In fact, women are subject to both types of dehumanization. In 2013, Kasey Morris argued that when the focus is on physical attraction and sexuality, women are more likely to be subject to animalistic dehumanization. When the focus is on the beauty of appearance, women are more likely to be objectified, i.e. treated as objects of eye pleasure.
From an animalistic dehumanization perspective, Nick Haslam sheds light on how women are culturally confined in a perception that depicts them as less developed/sophisticated versions of men. In this sense, women come second to men in terms of civility and emotional control, and their bodies are seen as brutish or even “profane” as dubbed by Psychiatrist Irvin Yalom.
From a mechanistic dehumanization approach, in the Lectures on Ethics, Immanuel Kant metaphorically expressed how women are used as tools of gratification:
“In loving from sexual inclination, they make the person into an object of their appetite. As soon as the person is possessed, and the appetite sated, they are thrown away, as one throws away a lemon after sucking the juice from it.” (p. 156)
Similarly, C.S. Lewis refers to the mechanistic dehumanization of women, in his book The Four Loves, saying:
“Strictly speaking, a woman is just what he does not want. He wants a pleasure for which a woman happens to be the necessary piece of apparatus […] one does not keep the carton after one has smoked the cigarettes.” (p.135)
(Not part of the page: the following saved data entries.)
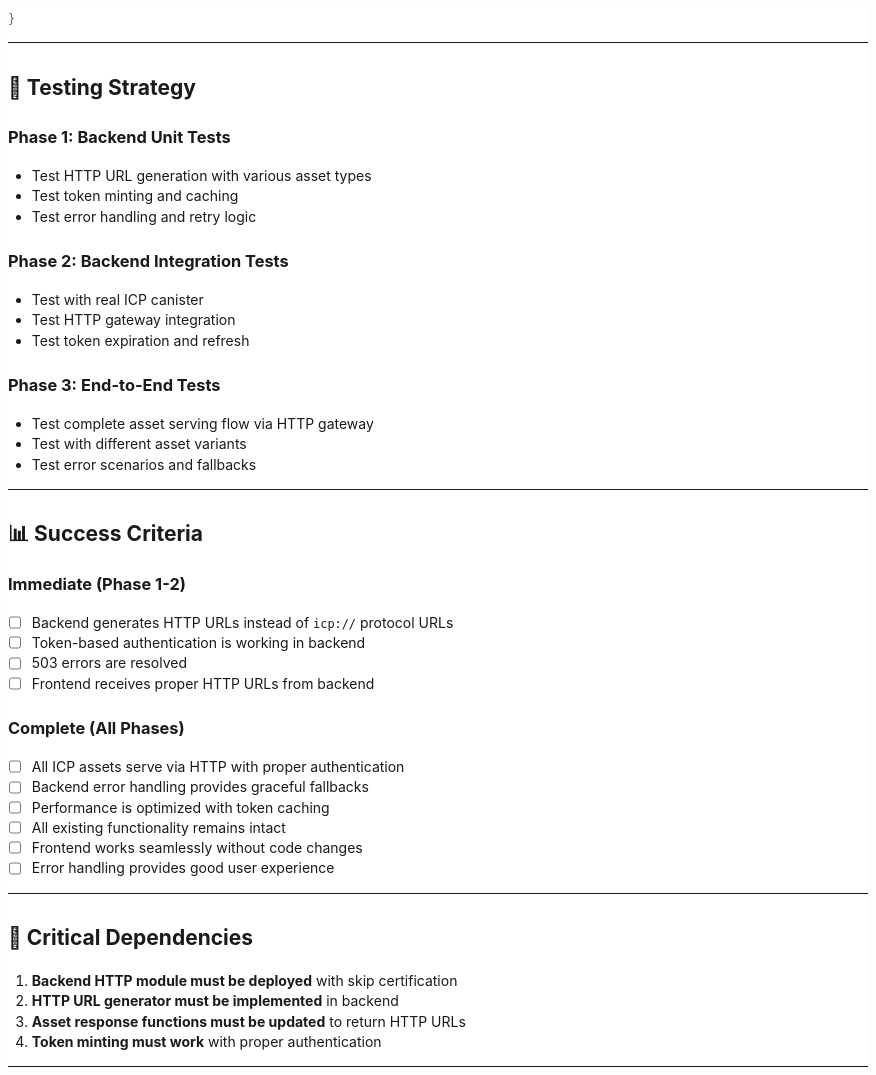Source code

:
 ```rust
}
```

---

## 🧪 **Testing Strategy**

### **Phase 1: Backend Unit Tests**

- Test HTTP URL generation with various asset types
- Test token minting and caching
- Test error handling and retry logic

### **Phase 2: Backend Integration Tests**

- Test with real ICP canister
- Test HTTP gateway integration
- Test token expiration and refresh

### **Phase 3: End-to-End Tests**

- Test complete asset serving flow via HTTP gateway
- Test with different asset variants
- Test error scenarios and fallbacks

---

## 📊 **Success Criteria**

### **Immediate (Phase 1-2)**

- [ ] Backend generates HTTP URLs instead of `icp://` protocol URLs
- [ ] Token-based authentication is working in backend
- [ ] 503 errors are resolved
- [ ] Frontend receives proper HTTP URLs from backend

### **Complete (All Phases)**

- [ ] All ICP assets serve via HTTP with proper authentication
- [ ] Backend error handling provides graceful fallbacks
- [ ] Performance is optimized with token caching
- [ ] All existing functionality remains intact
- [ ] Frontend works seamlessly without code changes
- [ ] Error handling provides good user experience

---

## 🚨 **Critical Dependencies**

1. **Backend HTTP module must be deployed** with skip certification
2. **HTTP URL generator must be implemented** in backend
3. **Asset response functions must be updated** to return HTTP URLs
4. **Token minting must work** with proper authentication

---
In conclusion, the patriarchal system is preserved by ideas and practices that provide it with justifications that are made socially accepted and somewhat normalized. Thus, while no one with the least moral principles accepts other forms of dehumanization, for example, dehumanization of persons of color, seniors, or children, the dehumanization of women is commonly practiced by both genders on women. While we don’t know when the way(s) the societies think about women would change, women are encouraged to be mentally liberated from fallacies and actively stand up for their humanness.
Christine Guirguis is a Teaching Assistant at the Faculty of Mass Communication-Cairo University, studying Master of Arts in Journalism and Mass Communication at the American University in Cairo and a Sasakawa Young Leaders fellow. Before leading a career in Academia, Christine worked for several months post-graduation as a digital marketing executive. She is especially interested in Marketing Communication of social causes and innovative/entrepreneurial ideas. One of the causes Christine believes is part of her life mission is the empowerment of women.